The Child’s Worries About the Mother’s Breast Cancer: Sources of Distress in School-Age Children

Ellen Zahlis

motherhood, children, breast cancer

Purpose/Objectives: To describe children's worries when their mothers are newly diagnosed with early-stage breast cancer.

Design: Descriptive, qualitative study.

Setting: Private family homes.

Sample: Case intensive interviews with 16 children who ranged in age from 11-18 years at the time that interviews were conducted and who had been 8-12 years of age when their mothers were diagnosed with early-stage breast cancer.

Methods: Semistructured interviews with the children were audiorecorded, transcribed, and inductively coded into categories of distinct worries about their mothers' breast cancer.

Main Research Variables: Children's descriptions of their worries and confusion resulting from their mothers' breast cancer diagnoses.

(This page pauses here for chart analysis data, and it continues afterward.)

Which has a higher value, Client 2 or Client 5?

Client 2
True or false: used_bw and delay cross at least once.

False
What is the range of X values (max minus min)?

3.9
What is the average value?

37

Findings: The children voiced nine categories of worry during the interviews: worrying that the mother was going to die; feeling confused; worrying that something bad would happen; worrying about the family and others; worrying when the mother did not look good; worrying that their mothers would change; wondering if the family would have to cut back financially; worrying about talking to others; and wondering if they, the children, would get cancer.

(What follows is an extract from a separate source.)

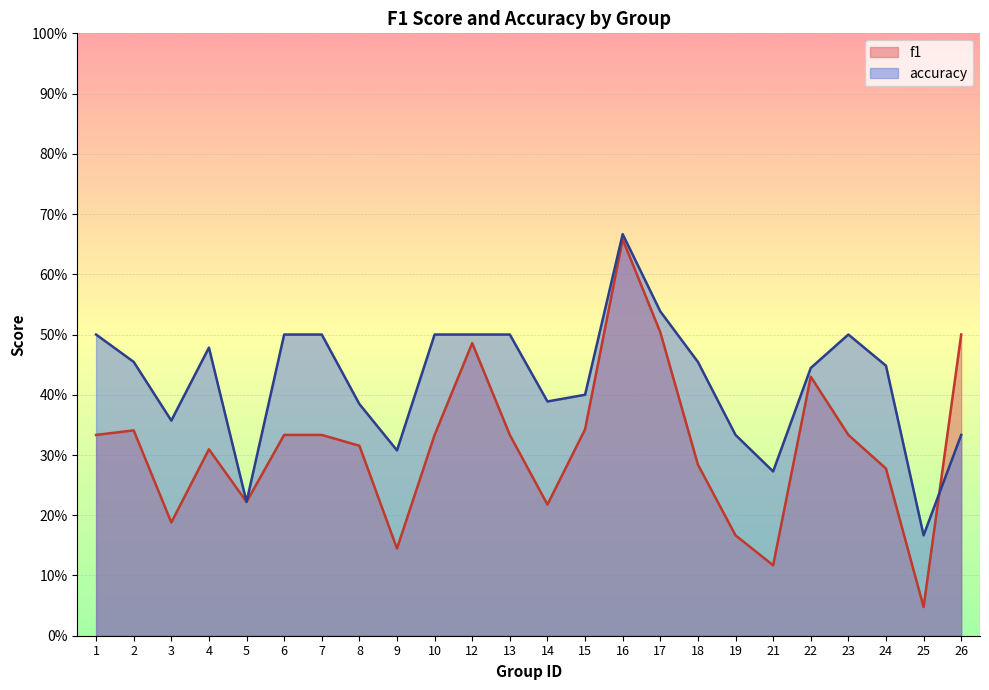

At which label does f1 reach its minimum?

25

Conclusions: Children of mothers with breast cancer experience multiple worries concerning their mothers, their families, and themselves. The data revealed that they attempted to make sense of their mothers' illness for themselves and imagined how it might affect their own lives in the future.

Implications for Nursing Practice: Programs and materials need to be developed that help parents address the multiple worries that children whose mothers have early-stage breast cancer experience.